Bitterly humiliated at the failure of his demonstration, Seaton scowled morosely at the
offending wire. Why should the thing work twice yesterday and not even once today? He
reviewed his theory and could find no flaw in it. There must have been something going
last night that wasn't going now . . . something capable of affecting ultra-fine structure ....
It had to be either in the room or very close by . . . and no ordinary generator or X-ray
machine could possibly have had any effect ....
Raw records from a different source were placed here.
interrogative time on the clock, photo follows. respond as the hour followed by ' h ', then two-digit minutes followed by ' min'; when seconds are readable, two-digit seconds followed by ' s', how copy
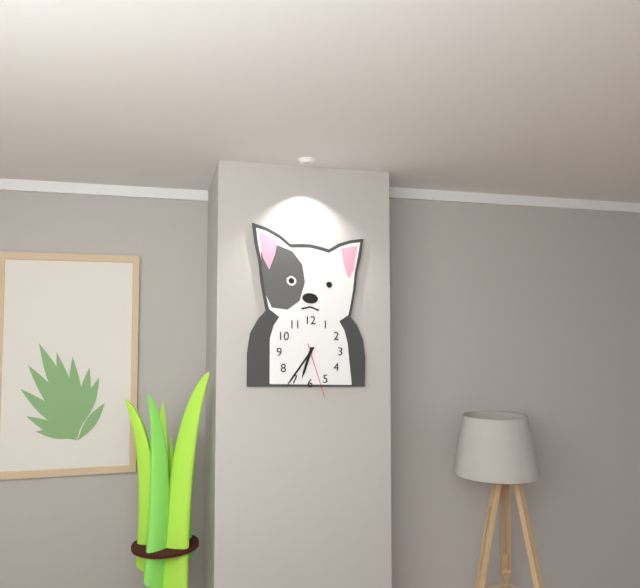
6 h 36 min 27 s
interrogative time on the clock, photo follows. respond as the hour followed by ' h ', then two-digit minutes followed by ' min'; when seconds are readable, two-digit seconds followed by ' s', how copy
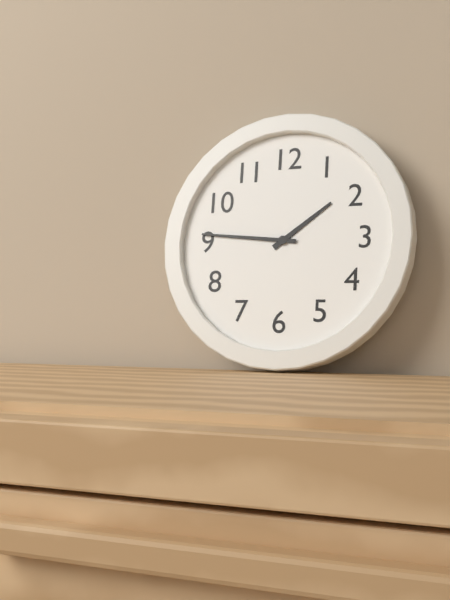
1 h 46 min
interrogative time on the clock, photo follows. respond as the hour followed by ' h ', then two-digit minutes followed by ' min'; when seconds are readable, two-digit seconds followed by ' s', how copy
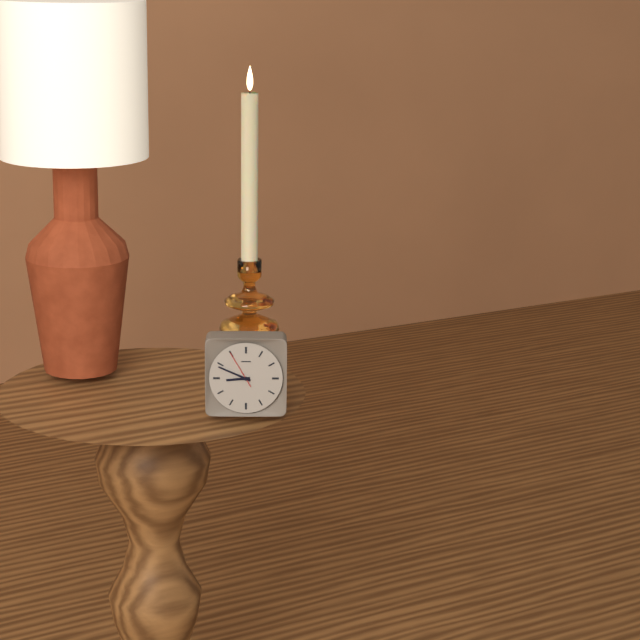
8 h 49 min
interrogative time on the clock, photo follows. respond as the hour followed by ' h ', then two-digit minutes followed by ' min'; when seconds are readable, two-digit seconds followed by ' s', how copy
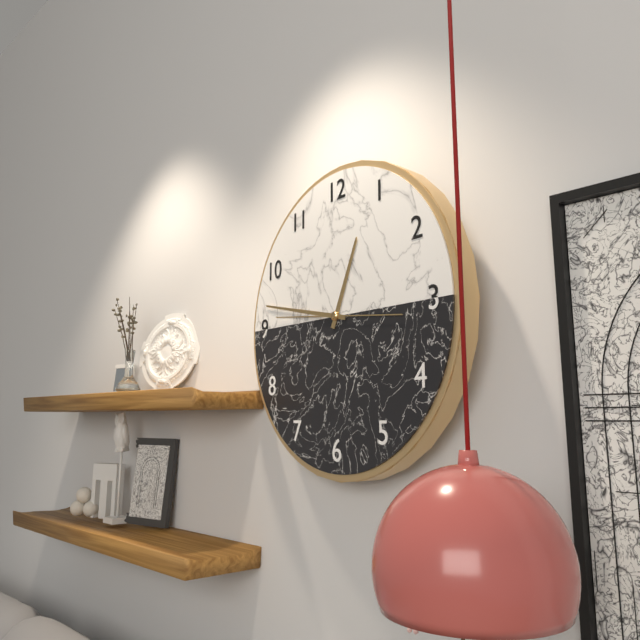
12 h 47 min 46 s
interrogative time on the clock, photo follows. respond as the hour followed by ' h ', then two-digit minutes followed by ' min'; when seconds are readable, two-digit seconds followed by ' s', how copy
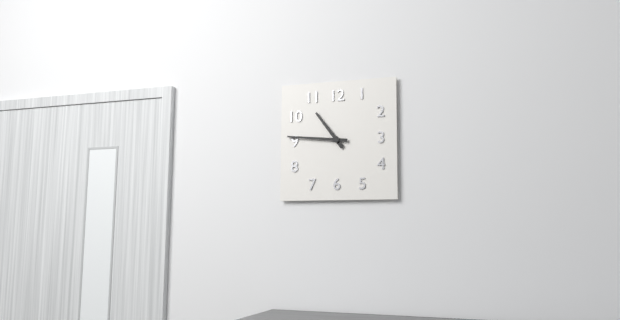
10 h 46 min
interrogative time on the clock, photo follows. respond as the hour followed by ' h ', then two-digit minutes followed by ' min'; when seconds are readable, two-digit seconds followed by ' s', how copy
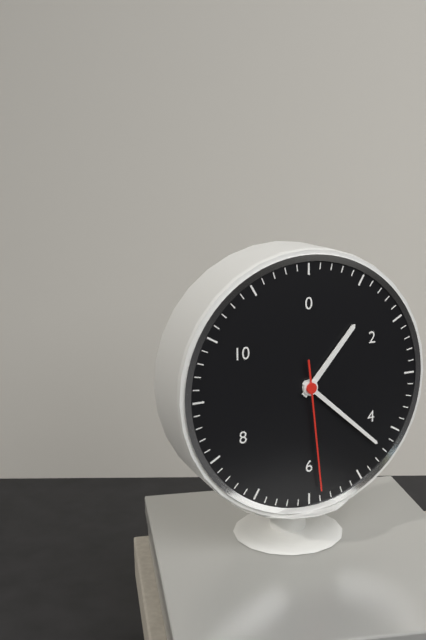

There was one possibility - only one. The machine in DuQuesne's room next to his own,
the machine he himself had, every once in a while, helped rebuild.


-10-
It was not a cyclotron, not a betatron. In fact, it had as yet no official name. Unofficially,
it was the whatsitron,' or the 'maybetron', or the `itaintsotron' or any one of many less
descriptive and more profane titles which he, DuQuesne, and the other researchers used
among themselves. It did not take up much room. It did not weigh ten thousand tons. It
did not require a million kilowatts of power. Nevertheless it was - theoretically capable of
affecting super-fine structure.

But in the next room? Seaton doubted it.

However, there was nothing else, and it had been running the night before - its glare was
unique and unmistakable. Knowing that DuQuesne would turn his machine on very
shortly, Seaton sat in suspense, staring at the wire. Suddenly the subdued reflection of
the familiar glare appeared on the wall outside his door - and simultaneously the treated
wire turned brown.

Heaving a profound sigh of relief, Seaton again touched the bit of metal with the wires
from the Redeker cell. It disappeared instantaneously with a high whining sound.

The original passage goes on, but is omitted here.